Find the indicated derivative. In this case, the independent variable is a (unspecified) function of t.

Answer 1

y= x^1/2 + (1/x^1/2) , x=4 when t=1 , dx/dt t=1 = -8

Answer 2

your notation looks a bit confusing

Answer 3

sorry, let me try fixing it. \[y=\sqrt{x} + \frac{ 1 }{ \sqrt{x}} , x=4 when t=1, \frac{ dx }{ dt }| t=1| = -8\]

Answer 4

sorry, i don't understand this '-8' jazz at the end

Answer 5

It's okay, I don't either.
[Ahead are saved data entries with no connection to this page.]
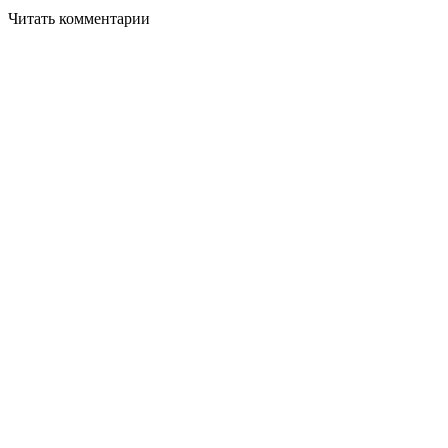
Читать комментарии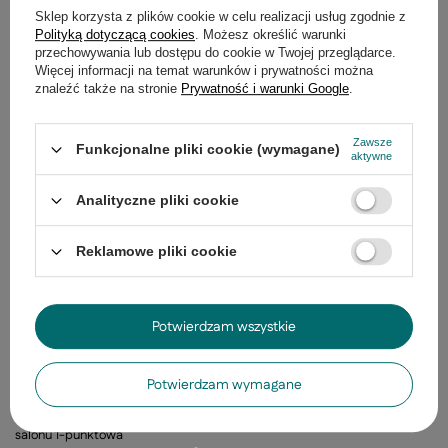
Zadaj pytanie a my odpowiemy
Zadaj pytanie
Sklep korzysta z plików cookie w celu realizacji usług zgodnie z
niezwłocznie, najciekawsze pytania i
odpowiedzi publikując dla innych.
Polityką dotyczącą cookies
. Możesz określić warunki
przechowywania lub dostępu do cookie w Twojej przeglądarce.
Więcej informacji na temat warunków i prywatności można
znaleźć także na stronie
Prywatność i warunki Google
.
Ostatnio oglądane
Zawsze
Funkcjonalne pliki cookie (wymagane)
aktywne
Analityczne pliki cookie
Reklamowe pliki cookie
Potwierdzam wszystkie
Potwierdzam wymagane
Lampa podłogowa Float trójnóg z abażurem do
salonu 1-punktowa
I have no idea what any of this means!

Answer 6

anyone?

Answer 7

i suppose you need to find dy/dt ?

Answer 8

find dy/dx, then use
\(\large \dfrac{dy}{dx}=\dfrac{dy}{dt}\dfrac{dt}{dx}\)
where,
\(\dfrac{dt}{dx}= 1/(\dfrac{dx}{dt})=1/(-8)\)

Answer 9

I'm not quite sure how I'm supposed to use that

Answer 10

could you first find dy/dx ?

Answer 11

would it be : \[\frac{ .5 }{ x ^{.5} }- \frac{ .5 }{ x ^{1.5} }\] ?

Answer 12

yes, thats correct :)
now it would be easier if you first plug in x=4 before proceeding to: \(\large \dfrac{dy}{dx}=\dfrac{dy}{dt}\dfrac{dt}{dx}\)

Answer 13

\(\large \frac{ .5 }{ 4 ^{.5} }- \frac{ .5 }{ 4 ^{1.5} }=..?\)

Answer 14

okay found it, .1875? Not sure how to proceed after that

Answer 15

yes,
now at t=1, its given that dx/dt = -8
we found dy/dx = 0.1875
use \(\large \dfrac{dy}{dx}=\dfrac{dy}{dt}\dfrac{dt}{dx} \implies 0.1875=\dfrac{dy}{dt}*(-8)\)
find dy/dt from here.

Answer 16

\[\frac{ -3 }{ 128 } \]

or am I completely lost? Cause according to my assignment that was incorrect

Answer 17

anyone know what I did wrong?